[Opening Information shown section]

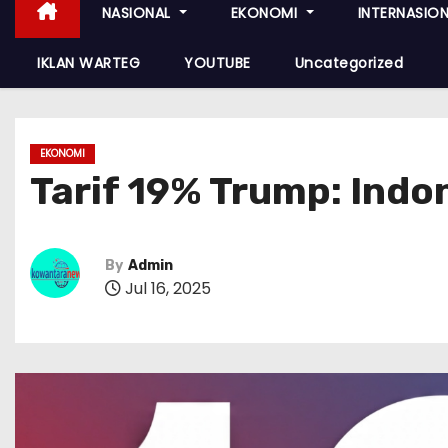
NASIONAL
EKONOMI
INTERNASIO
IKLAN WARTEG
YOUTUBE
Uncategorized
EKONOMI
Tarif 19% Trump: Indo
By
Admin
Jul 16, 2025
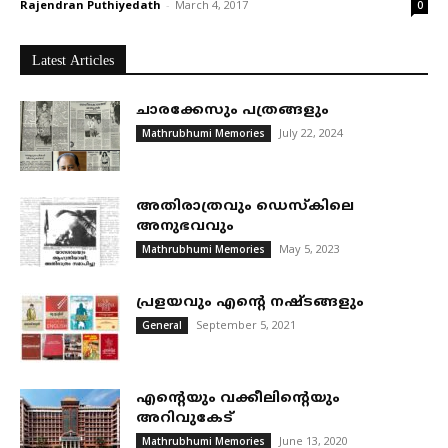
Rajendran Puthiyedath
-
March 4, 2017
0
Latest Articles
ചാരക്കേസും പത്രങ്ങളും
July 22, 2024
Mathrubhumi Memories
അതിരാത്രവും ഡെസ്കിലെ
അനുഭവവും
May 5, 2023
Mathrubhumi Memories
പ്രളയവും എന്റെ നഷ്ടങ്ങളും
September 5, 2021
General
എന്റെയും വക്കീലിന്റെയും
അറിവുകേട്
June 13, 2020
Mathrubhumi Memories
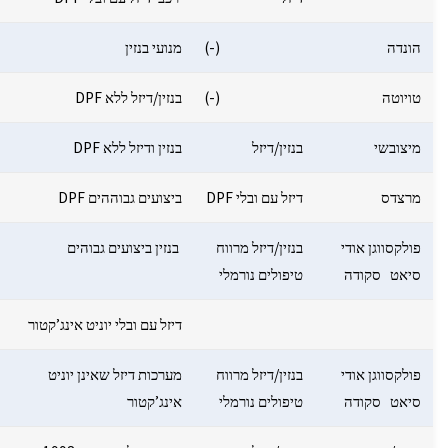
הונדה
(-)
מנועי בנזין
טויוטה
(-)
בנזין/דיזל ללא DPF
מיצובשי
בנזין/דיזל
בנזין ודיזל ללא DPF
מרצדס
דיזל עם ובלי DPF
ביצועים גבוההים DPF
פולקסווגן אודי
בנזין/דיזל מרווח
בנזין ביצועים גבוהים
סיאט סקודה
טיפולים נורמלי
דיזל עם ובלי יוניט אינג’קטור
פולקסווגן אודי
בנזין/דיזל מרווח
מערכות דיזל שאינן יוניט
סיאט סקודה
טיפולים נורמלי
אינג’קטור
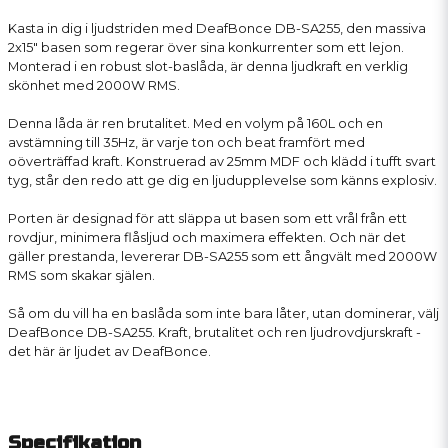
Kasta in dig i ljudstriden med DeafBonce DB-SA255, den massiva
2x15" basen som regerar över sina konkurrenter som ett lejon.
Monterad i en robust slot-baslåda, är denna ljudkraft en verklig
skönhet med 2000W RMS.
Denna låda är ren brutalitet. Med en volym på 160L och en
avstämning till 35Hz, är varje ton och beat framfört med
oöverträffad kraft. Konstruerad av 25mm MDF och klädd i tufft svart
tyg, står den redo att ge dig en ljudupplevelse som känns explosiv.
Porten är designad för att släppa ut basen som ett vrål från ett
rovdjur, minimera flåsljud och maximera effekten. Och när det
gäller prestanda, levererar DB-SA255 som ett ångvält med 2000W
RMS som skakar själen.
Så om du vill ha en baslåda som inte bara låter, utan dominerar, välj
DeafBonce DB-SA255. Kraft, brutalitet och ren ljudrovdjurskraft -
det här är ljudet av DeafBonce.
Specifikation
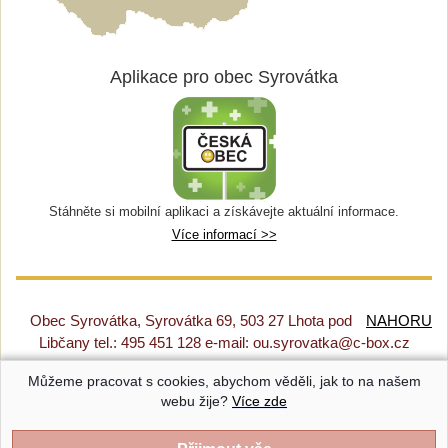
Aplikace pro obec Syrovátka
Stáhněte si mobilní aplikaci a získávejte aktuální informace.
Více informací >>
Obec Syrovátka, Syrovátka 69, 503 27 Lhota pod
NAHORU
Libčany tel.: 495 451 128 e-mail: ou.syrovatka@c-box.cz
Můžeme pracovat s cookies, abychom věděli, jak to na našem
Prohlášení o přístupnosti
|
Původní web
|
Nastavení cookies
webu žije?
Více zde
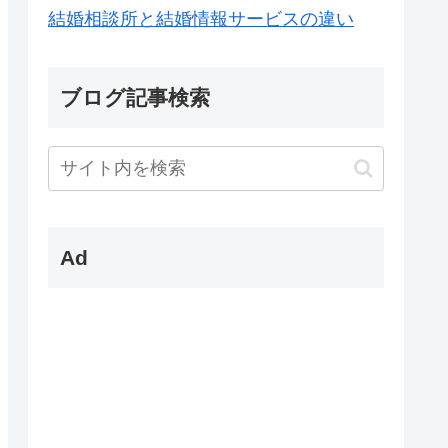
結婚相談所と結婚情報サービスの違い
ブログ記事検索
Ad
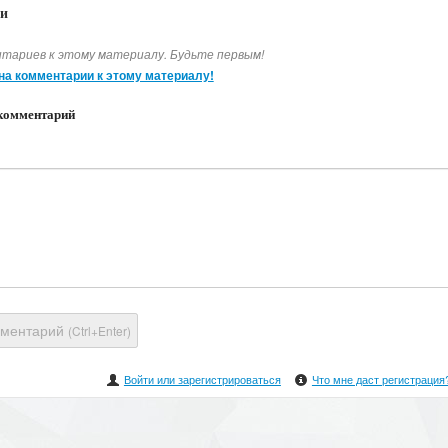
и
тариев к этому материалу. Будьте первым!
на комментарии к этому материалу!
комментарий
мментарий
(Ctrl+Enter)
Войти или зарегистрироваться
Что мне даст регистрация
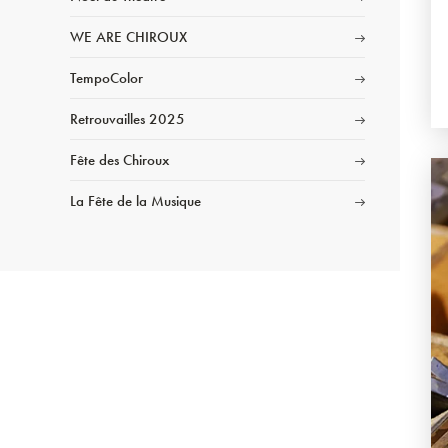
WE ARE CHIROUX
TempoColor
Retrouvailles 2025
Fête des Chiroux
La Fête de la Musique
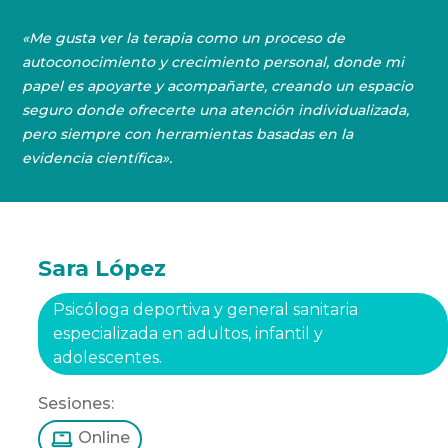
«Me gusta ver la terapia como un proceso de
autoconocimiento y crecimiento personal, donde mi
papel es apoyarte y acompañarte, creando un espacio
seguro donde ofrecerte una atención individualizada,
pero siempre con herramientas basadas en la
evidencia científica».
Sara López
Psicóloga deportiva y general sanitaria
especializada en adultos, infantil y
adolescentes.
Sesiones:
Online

[Closing Information shown section]

Assigned task: Copy every line from the records above that contains the word "יוניט".

Answer section:
דיזל עם ובלי יוניט אינג’קטור
מערכות דיזל שאינן יוניט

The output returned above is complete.